MT's words are so beautiful (though of course I have never suffered like she did): "When You asked to imprint Your passion on my heart, is this the answer? If this brings You glory, if You get a drop of joy from this, if souls are brought to You, if my suffering satiates Your Thirst-- here I am, Lord. With joy I accept all to the end of life and I will smile at Your Hidden Face-- always."
I do still have one question, however. In her discussion on Mother Teresa's "dark night," Carol
Zaleski discusses all the forms of darkness and "not knowing" that have taken place down through the centuries of Christendom. Then she ends by quoting John Chapman of the Downside (Benedictine) Abbey. In 1923 he concluded that "In the seventeenth and eighteenth centuries most pious souls seem to have gone through a period in which they felt sure that God had
reprobated them... This doesn't seem to happen nowadays. But the corresponding trial of our contemporaries seems to be the feeling of not having any faith; not temptations against any particular article, but a mere feeling that religion is not true."
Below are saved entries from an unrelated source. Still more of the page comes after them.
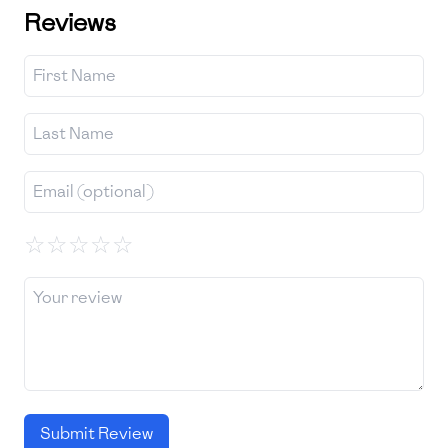
Reviews
☆
☆
☆
☆
☆
Submit Review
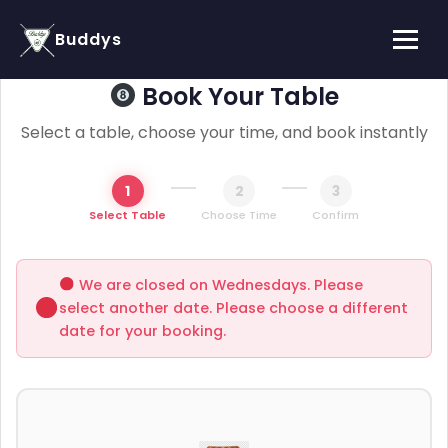
Buddys
Book Your Table
Select a table, choose your time, and book instantly
1
2
3
Select Table
Choose Time
Confirm
We are closed on Wednesdays. Please
select another date. Please choose a different
date for your booking.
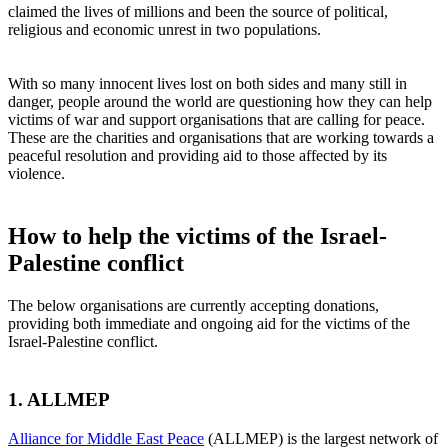
claimed the lives of millions and been the source of political,
religious and economic unrest in two populations.
With so many innocent lives lost on both sides and many still in
danger, people around the world are questioning how they can help
victims of war and support organisations that are calling for peace.
These are the charities and organisations that are working towards a
peaceful resolution and providing aid to those affected by its
violence.
How to help the victims of the Israel-
Palestine conflict
The below organisations are currently accepting donations,
providing both immediate and ongoing aid for the victims of the
Israel-Palestine conflict.
1. ALLMEP
Alliance for Middle East Peace
(ALLMEP) is the largest network of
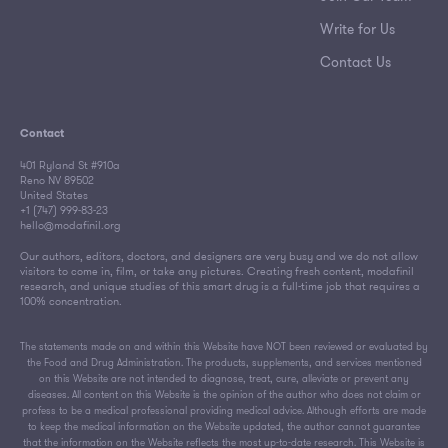
Write for Us
Contact Us
Contact
401 Ryland St #910a
Reno NV 89502
United States
+1 (747) 999-83-23
hello@modafinil.org
Our authors, editors, doctors, and designers are very busy and we do not allow
visitors to come in, film, or take any pictures. Creating fresh content, modafinil
research, and unique studies of this smart drug is a full-time job that requires a
100% concentration.
The statements made on and within this Website have NOT been reviewed or evaluated by
the Food and Drug Administration. The products, supplements, and services mentioned
on this Website are not intended to diagnose, treat, cure, alleviate or prevent any
diseases. All content on this Website is the opinion of the author who does not claim or
profess to be a medical professional providing medical advice. Although efforts are made
to keep the medical information on the Website updated, the author cannot guarantee
that the information on the Website reflects the most up-to-date research. This Website is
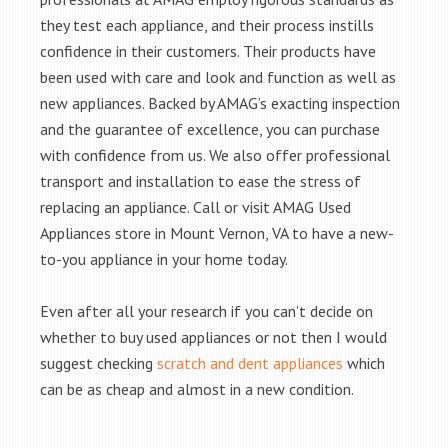
they test each appliance, and their process instills
confidence in their customers. Their products have
been used with care and look and function as well as
new appliances. Backed by AMAG’s exacting inspection
and the guarantee of excellence, you can purchase
with confidence from us. We also offer professional
transport and installation to ease the stress of
replacing an appliance. Call or visit AMAG Used
Appliances store in Mount Vernon, VA to have a new-
to-you appliance in your home today.
Even after all your research if you can’t decide on
whether to buy used appliances or not then I would
suggest checking
scratch and dent appliances
which
can be as cheap and almost in a new condition.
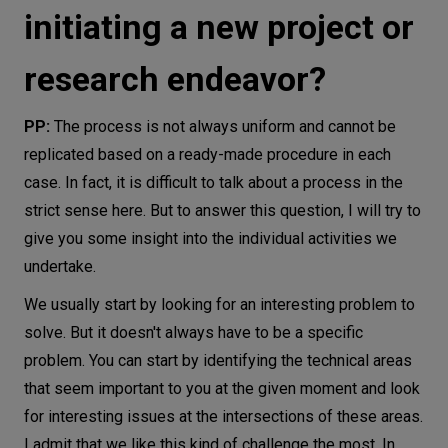
initiating a new project or
research endeavor?
PP:
The process is not always uniform and cannot be
replicated based on a ready-made procedure in each
case. In fact, it is difficult to talk about a process in the
strict sense here. But to answer this question, I will try to
give you some insight into the individual activities we
undertake.
We usually start by looking for an interesting problem to
solve. But it doesn't always have to be a specific
problem. You can start by identifying the technical areas
that seem important to you at the given moment and look
for interesting issues at the intersections of these areas.
I admit that we like this kind of challenge the most. In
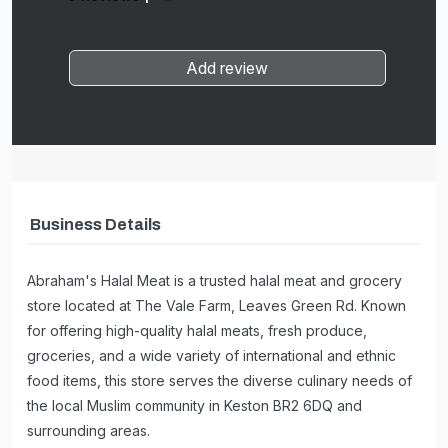
Add review
Business Details
Abraham's Halal Meat is a trusted halal meat and grocery
store located at The Vale Farm, Leaves Green Rd. Known
for offering high-quality halal meats, fresh produce,
groceries, and a wide variety of international and ethnic
food items, this store serves the diverse culinary needs of
the local Muslim community in Keston BR2 6DQ and
surrounding areas.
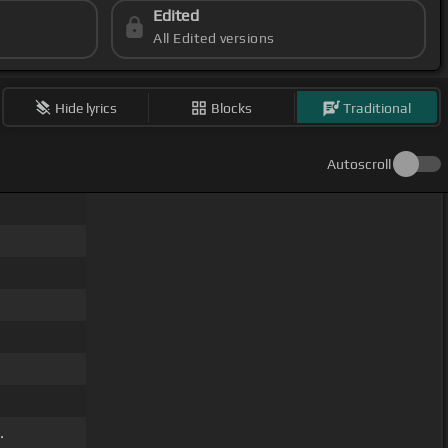
Edited
All Edited versions
Hide lyrics
Blocks
Traditional
Autoscroll
.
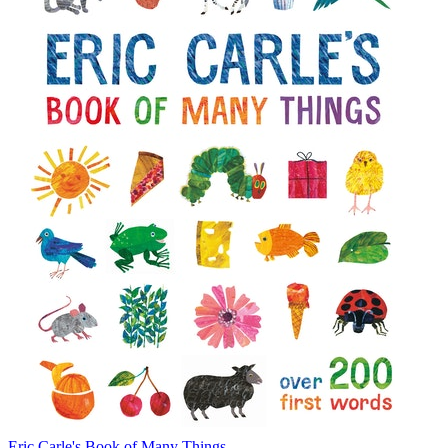
Eric Carle's Book of Many Things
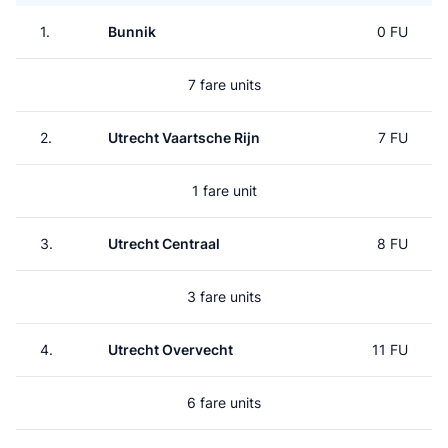
1.
Bunnik
0 FU
7 fare units
2.
Utrecht Vaartsche Rijn
7 FU
1 fare unit
3.
Utrecht Centraal
8 FU
3 fare units
4.
Utrecht Overvecht
11 FU
6 fare units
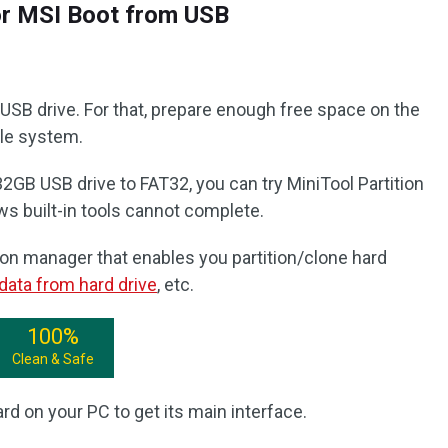
or MSI Boot from USB
e USB drive. For that, prepare enough free space on the
ile system.
32GB USB drive to FAT32, you can try MiniTool Partition
ws built-in tools cannot complete.
tition manager that enables you partition/clone hard
data from hard drive
, etc.
100%
Clean & Safe
rd on your PC to get its main interface.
This comment was particularly striking for me when I first read it, and here's why: I always felt that if I could just
believe, then I would find a way to plunge fully into God. I would experience him
inquenchably, in radical ways. But doubt was always the thing holding me back, the insurmountable obstacle keeping me from my first spiritual inhibition. We moderns continue to struggle with materialist worldviews, even after we have intellectually rejected (or enlarged) them. We are in endless dialogue with new information, new thoughts and ideas that challenge our religious convictions. For me, at least, these
interruptions have always made it difficult to experience peace, joy, and
intimacy with God. So my question is, how does a modern person in the grip of doubt enter into a "mystical relationship" with God?
If I ever did settle down on a holy hill I'm sure I could do it. I would have a little garden, a field of wild flowers, and a great blue sky. No one would tell me that the world outside was moving or changing. No one would remind me of the slums of
Kolkata or New York. But that is not where I have been called. I cannot live in bliss while others die in pain. After his happiness at success was marred by seeing an old friend's failure, Fredrick
Beuchner observed that "none of us can truly have joy until all of us can." Perhaps that is true. Perhaps, even, "none of us can experience pure intimacy with God until all of us can." I wonder if I'll be jealous on that Day too, or if my deep joy will write over it. I think it will. Love shares, after all. It is only the lonely heart that hoards and lashes out in envy.
John
McLarty once told me that a pastor's job is to keep a foot in two worlds-- the world of doubt and the world of faith. He or she then becomes the perfect
evangelist: a bridge to belief. I hope I can be that in some small way, even if it makes me jealous of those who find faith through my doubt.